Opinion
2013-03-6
Sim & Record, LLP, Bayside, N.Y. (Sang J. Sim of counsel), for appellant. Michael A. Cardozo, Corporation Counsel, New York, N.Y. (Francis F. Caputo and Susan Paulson of counsel; Daniel Fishman on the brief), for respondent.
Sim & Record, LLP, Bayside, N.Y. (Sang J. Sim of counsel), for appellant. Michael A. Cardozo, Corporation Counsel, New York, N.Y. (Francis F. Caputo and Susan Paulson of counsel; Daniel Fishman on the brief), for respondent.
WILLIAM F. MASTRO, J.P., DANIEL D. ANGIOLILLO, CHERYL E. CHAMBERS, and JEFFREY A. COHEN, JJ.
In an action to recover damages for personal injuries, the plaintiff appeals from an order of the Supreme Court, Kings County (Velasquez, J.), entered January 31, 2012, which granted the defendant's motion for summary judgment dismissing the complaint.
ORDERED that the order is affirmed, with costs.
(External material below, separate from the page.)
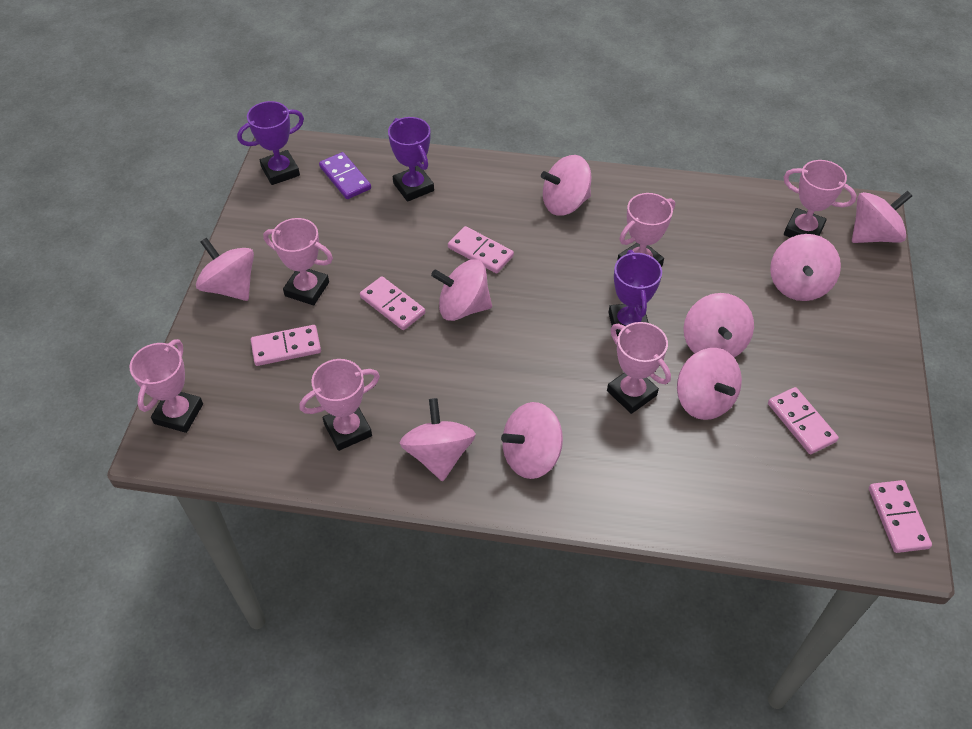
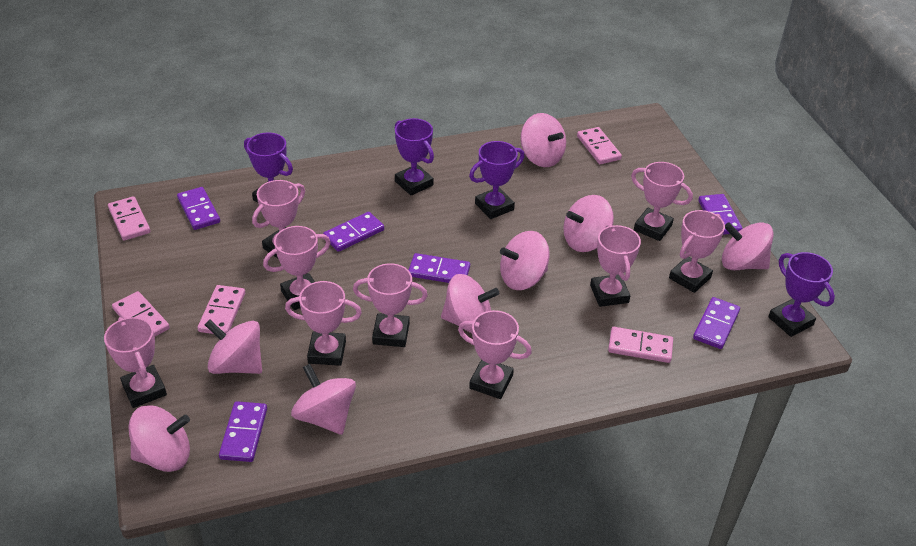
pink spinning top: 9 -> 8
pink trophy: 6 -> 9
purple domino: 1 -> 6
purple trophy: 3 -> 4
The plaintiff, a former Sergeant with the New York City Police Department, commenced this action to recover damages for injuries he allegedly incurred while on duty and responding to an emergency call. The plaintiff alleged in his notice of claim and complaint that he fell as a result of tripping in a pothole, adjacent to a manhole, in the roadway in front of certain premises in Brooklyn. The plaintiff alleged that his injuries were a direct result of the negligence and carelessness of the City of New York in allowing or permitting the dangerous condition to exist. Following the completion of discovery, the City moved for summary judgment dismissing the complaint on the ground that it lacked prior written of the dangerous condition, as required under Administrative Code of the City of New York § 7–201(c). The Supreme Court granted the motion, concluding that the City met its prima facie burden of demonstrating that there had been no compliance with the prior written notice law, and that the plaintiff, in opposition, failed to present any evidence to the contrary or that the City made special use of the location of the allegedly dangerous roadway condition.
Where a municipality has enacted a prior written notice law, it may not be subjected to liability for injuries arising from a dangerous roadway condition unless it has received prior written notice of the dangerous condition, or an exception to the prior written notice requirement applies ( see Amabile v. City of Buffalo, 93 N.Y.2d 471, 693 N.Y.S.2d 77, 715 N.E.2d 104;Miller v. Village of E. Hampton, 98 A.D.3d 1007, 951 N.Y.S.2d 171;De La Reguera v. City of Mount Vernon, 74 A.D.3d 1127, 904 N.Y.S.2d 108;Schleif v. City of New York, 60 A.D.3d 926, 875 N.Y.S.2d 259). The only recognized exceptions to the statutory prior written notice requirement involve situations in which the municipality created the defect or hazard through an affirmative act of negligence, or where a special use confers a benefit upon the municipality ( see Amabile v. City of Buffalo, 93 N.Y.2d at 474, 693 N.Y.S.2d 77, 715 N.E.2d 104;Poirier v. City of Schenectady, 85 N.Y.2d 310, 314–315, 624 N.Y.S.2d 555, 648 N.E.2d 1318;Loughlin v. Town of N. Hempstead, 84 A.D.3d 1035, 923 N.Y.S.2d 200;De La Reguera v. City of Mount Vernon, 74 A.D.3d 1127, 904 N.Y.S.2d 108).
Contrary to the plaintiff's contention, the City established its prima facie entitlement to judgment as a matter of law by presenting evidence that it had not received prior written notice of the condition that allegedly caused the plaintiff's injuries ( see Groninger v. Village of Mamaroneck, 17 N.Y.3d 125, 129, 927 N.Y.S.2d 304, 950 N.E.2d 908;Boggi v. City of White Plains, 97 A.D.3d 773, 948 N.Y.S.2d 562;Pennamen v. Town of Babylon, 86 A.D.3d 599, 927 N.Y.S.2d 164). In opposition, the plaintiff failed to raise a triable issue of fact as to whether the City actually was provided with timely prior written notice or whether the special use exception was applicable ( see Oboler v. City of New York, 8 N.Y.3d 888, 890, 832 N.Y.S.2d 871, 864 N.E.2d 1270;Melendez v. City of New York, 72 A.D.3d 913, 898 N.Y.S.2d 868;Schleif v. City of New York, 60 A.D.3d at 928, 875 N.Y.S.2d 259;ITT Hartford Ins. Co. v. Village of Ossining, 257 A.D.2d 606, 684 N.Y.S.2d 258), and the plaintiff did not address the affirmative act exception to the prior written notice law.
The plaintiff's remaining contentions either are without merit or improperly raised for the first time on appeal.
Accordingly, the Supreme Court properly granted the City's motion for summary judgment dismissing the complaint.